## Check your understanding:
1. What elimination half-life does the drug data sheet give?
2. Carry on the drug data sheet from its last line.

## Text segment:
Pharmacokinetic data
- Protein binding: extensively
- Metabolism: Hydroxylation, glucuronidation
- Elimination half-life: ~3 h
- Excretion: 50% urine, 36% feces

Identifiers
- IUPAC name 2-{[3-(Trifluoromethyl)phenyl]amino}benzoic acid;
- CAS Number: 530-78-9;
- PubChem CID: 3371;
- IUPHAR/BPS: 2447;
- DrugBank: DB02266;
- ChemSpider: 3254;
- UNII: 60GCX7Y6BH;
- KEGG: D01581;
- ChEBI: CHEBI:42638;
- ChEMBL: ChEMBL23588;
- CompTox Dashboard (EPA): DTXSID7023063 ;
- ECHA InfoCard: 100.007.723

Chemical and physical data
- Formula: C_{14}H_{10}F_{3}NO_{2}
- Molar mass: 281.234 g·mol^{−1}
- 3D model (JSmol): Interactive image;
- Melting point: 124 to 125 °C (255 to 257 °F) resolidification and remelting at 134°C to 136°C
- Solubility in water: Practically insoluble in water; soluble in ethanol, chloroform and diethyl ether mg/mL (20 °C)

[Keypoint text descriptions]
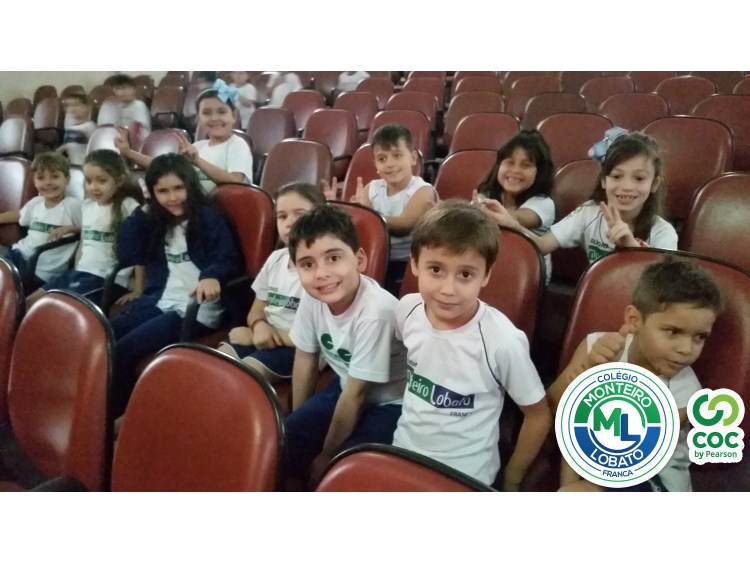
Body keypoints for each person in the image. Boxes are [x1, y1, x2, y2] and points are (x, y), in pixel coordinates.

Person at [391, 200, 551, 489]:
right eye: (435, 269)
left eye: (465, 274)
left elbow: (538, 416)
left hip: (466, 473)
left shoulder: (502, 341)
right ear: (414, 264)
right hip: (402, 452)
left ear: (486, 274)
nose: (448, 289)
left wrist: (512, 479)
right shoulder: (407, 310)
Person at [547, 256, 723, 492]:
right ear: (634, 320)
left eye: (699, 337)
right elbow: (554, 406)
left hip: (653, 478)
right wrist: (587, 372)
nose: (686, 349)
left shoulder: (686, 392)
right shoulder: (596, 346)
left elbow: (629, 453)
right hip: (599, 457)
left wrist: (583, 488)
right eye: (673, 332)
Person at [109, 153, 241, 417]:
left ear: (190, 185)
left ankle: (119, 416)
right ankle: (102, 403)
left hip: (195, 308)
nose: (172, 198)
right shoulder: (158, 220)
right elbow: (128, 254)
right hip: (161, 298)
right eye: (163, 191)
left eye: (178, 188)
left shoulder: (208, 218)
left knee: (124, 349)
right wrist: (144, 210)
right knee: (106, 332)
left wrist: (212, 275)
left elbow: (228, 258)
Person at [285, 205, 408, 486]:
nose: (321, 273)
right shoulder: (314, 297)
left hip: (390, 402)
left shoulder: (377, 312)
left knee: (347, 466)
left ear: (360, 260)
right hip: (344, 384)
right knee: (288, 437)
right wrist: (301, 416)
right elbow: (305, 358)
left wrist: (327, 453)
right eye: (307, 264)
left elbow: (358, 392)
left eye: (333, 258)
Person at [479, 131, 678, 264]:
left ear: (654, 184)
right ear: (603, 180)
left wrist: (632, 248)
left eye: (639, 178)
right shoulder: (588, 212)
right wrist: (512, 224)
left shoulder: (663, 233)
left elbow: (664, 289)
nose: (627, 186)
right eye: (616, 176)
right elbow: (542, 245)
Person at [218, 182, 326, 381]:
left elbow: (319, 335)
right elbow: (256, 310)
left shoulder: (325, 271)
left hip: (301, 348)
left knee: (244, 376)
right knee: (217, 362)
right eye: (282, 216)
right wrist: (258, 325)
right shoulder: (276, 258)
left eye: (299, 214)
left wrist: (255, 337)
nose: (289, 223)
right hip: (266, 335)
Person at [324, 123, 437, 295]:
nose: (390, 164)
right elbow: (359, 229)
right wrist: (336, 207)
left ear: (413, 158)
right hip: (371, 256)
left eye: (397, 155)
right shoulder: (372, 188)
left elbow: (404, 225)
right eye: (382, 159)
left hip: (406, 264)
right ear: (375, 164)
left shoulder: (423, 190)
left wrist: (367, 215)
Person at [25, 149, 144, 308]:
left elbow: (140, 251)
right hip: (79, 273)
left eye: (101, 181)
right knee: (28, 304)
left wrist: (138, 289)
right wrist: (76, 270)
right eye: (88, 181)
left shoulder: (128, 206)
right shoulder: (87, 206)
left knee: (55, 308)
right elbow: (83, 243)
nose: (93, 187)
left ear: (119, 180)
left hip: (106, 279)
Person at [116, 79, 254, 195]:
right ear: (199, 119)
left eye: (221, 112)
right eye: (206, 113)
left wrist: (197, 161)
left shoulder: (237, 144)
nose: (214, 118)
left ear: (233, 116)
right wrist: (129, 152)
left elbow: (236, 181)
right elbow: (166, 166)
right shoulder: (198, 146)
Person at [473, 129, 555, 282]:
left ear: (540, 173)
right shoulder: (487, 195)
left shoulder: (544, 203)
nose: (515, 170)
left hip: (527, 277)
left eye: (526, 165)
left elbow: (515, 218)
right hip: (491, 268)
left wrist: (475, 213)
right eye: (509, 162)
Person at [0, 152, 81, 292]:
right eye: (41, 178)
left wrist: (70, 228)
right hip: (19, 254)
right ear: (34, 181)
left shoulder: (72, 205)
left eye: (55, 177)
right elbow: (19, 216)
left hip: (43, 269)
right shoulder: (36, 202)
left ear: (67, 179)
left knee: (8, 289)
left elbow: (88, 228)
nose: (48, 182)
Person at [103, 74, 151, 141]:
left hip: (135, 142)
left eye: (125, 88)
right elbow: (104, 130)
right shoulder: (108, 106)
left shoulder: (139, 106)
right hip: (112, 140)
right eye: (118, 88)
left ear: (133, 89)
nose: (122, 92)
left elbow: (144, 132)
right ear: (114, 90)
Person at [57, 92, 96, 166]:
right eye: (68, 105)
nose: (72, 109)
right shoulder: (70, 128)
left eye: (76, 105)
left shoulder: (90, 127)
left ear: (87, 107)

## Answers to the exercises:
1. About 3 hours.

2.
- SMILES FC(F)(F)c1cc(ccc1)Nc2ccccc2C(=O)O;
- InChI InChI=1S/C14H10F3NO2/c15-14(16,17)9-4-3-5-10(8-9)18-12-7-2-1-6-11(12)13(19)20/h1-8,18H,(H,19,20); Key:LPEPZBJOKDYZAD-UHFFFAOYSA-N;

= Flufenamic acid =

Chemical compound

Flufenamic acid (FFA) is a member of the anthranilic acid derivatives (or fenamate) class of nonsteroidal anti-inflammatory drugs (NSAIDs). Like other members of the class, it is a cyclooxygenase (COX) inhibitor, preventing the formation of prostaglandins. FFA is known to bind to and reduce the activity of prostaglandin F synthase and activate TRPC6.

Scientists from Parke-Davis, led by Claude Winder, invented FFA in 1963, along with fellow members of the class: mefenamic acid, in 1961, and meclofenamic acid, in 1964.

Although flufenamic acid was at one time informally referred to as "Fluffy" (see history cache), this pet name could also refer to flufenoxine.

== Structure ==
Flufenamic acid is a highly polymorphic drug molecule with multiple structurally characterized polymorphic modifications. It has a unique chemical structure and stands out among fenamates. Nowadays, eight polymorphic forms are known that are determined by different conformers, which makes flufenamic acid unique among other low-molecular medicinal compounds. A fundamental feature of the structure of flufenamic acid, which has generated significant interest in the design and development of drugs, is the presence of a trifluoromethyl group. Compounds with fluorine-containing substituents are known to have promising chemical and biological properties, since such groups often improve the pharmacokinetics and bioavailability of drugs.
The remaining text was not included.